Our objective is educational: to create an accessible, low-cost platform for experimenting with VLAs. We pivoted to SmolVLA (~450M parameters) to run on consumer-grade hardware. We demonstrate that compact VLA architectures can generalize across robotic embodiments—specifically adapting the model to the WLKATA Mirobot (a 6-axis arm) without retraining from scratch.
We successfully registered the unsupported WLKATA Mirobot into the LeRobot framework by creating a custom Python environment. This unlocked built-in tools for teleoperation and dataset recording.
Figure: The "Home Setup" with wrist and top cameras.
Raw VLA models are unaware of physical constraints and can command actions that damage the robot. We implemented a two-stage safety layer between the model and the SDK:
Figure: Mirobot workspace limits.
SmolVLA makes VLA research financially viable for students:
| Metric | OpenVLA (SOTA) | SmolVLA (Ours) |
|---|---|---|
| Parameters | ~7 Billion | ~450 Million |
| VRAM Required | > 24 GB | 6 - 8 GB |
| Running Cost | ~$0.46 / hr (Cloud GPU) | $0.00 (Local Consumer PC) |
We evaluated the system on three tasks: Pick & Place, Sorting, and Stacking.
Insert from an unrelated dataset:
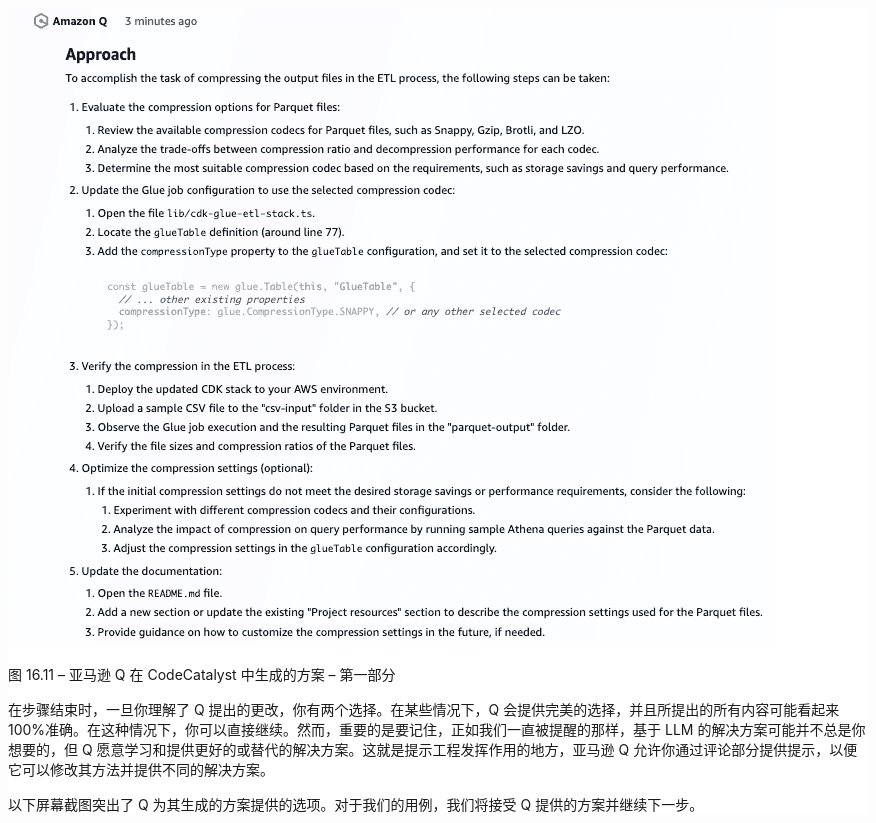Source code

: ![图 16.11 – 亚马逊 Q 在 CodeCatalyst 中生成的方案 – 第一部分](img/B21378_16_11.jpg)

图 16.11 – 亚马逊 Q 在 CodeCatalyst 中生成的方案 – 第一部分

在步骤结束时，一旦你理解了 Q 提出的更改，你有两个选择。在某些情况下，Q 会提供完美的选择，并且所提出的所有内容可能看起来 100%准确。在这种情况下，你可以直接继续。然而，重要的是要记住，正如我们一直被提醒的那样，基于 LLM 的解决方案可能并不总是你想要的，但 Q 愿意学习和提供更好的或替代的解决方案。这就是提示工程发挥作用的地方，亚马逊 Q 允许你通过评论部分提供提示，以便它可以修改其方法并提供不同的解决方案。

以下屏幕截图突出了 Q 为其生成的方案提供的选项。对于我们的用例，我们将接受 Q 提供的方案并继续下一步。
| Task | Trials | Success Rate | Avg. Time |
|---|---|---|---|
| Pick & Place (Initial) | 20 | 80% | 138s |
| Pick & Place (Final) | 20 | 30% | 132s |
| Stack Cubes | 20 | 10% | 146s |
Our initial tests showed high promise (80% success). However, performance dropped significantly in later trials. We identified the root cause as mechanical instability. The robot's "homing" sequence caused the bulky DIY wrist camera to slightly collide with the frame, altering the camera angle before every run. Since VLA models are highly sensitive to visual perspective, these micro-shifts caused inference failures.
This project provides a validated blueprint for adapting low-cost robots to modern VLA frameworks. We proved that the barrier to entry is not the model itself, but the consistency of the hardware setup.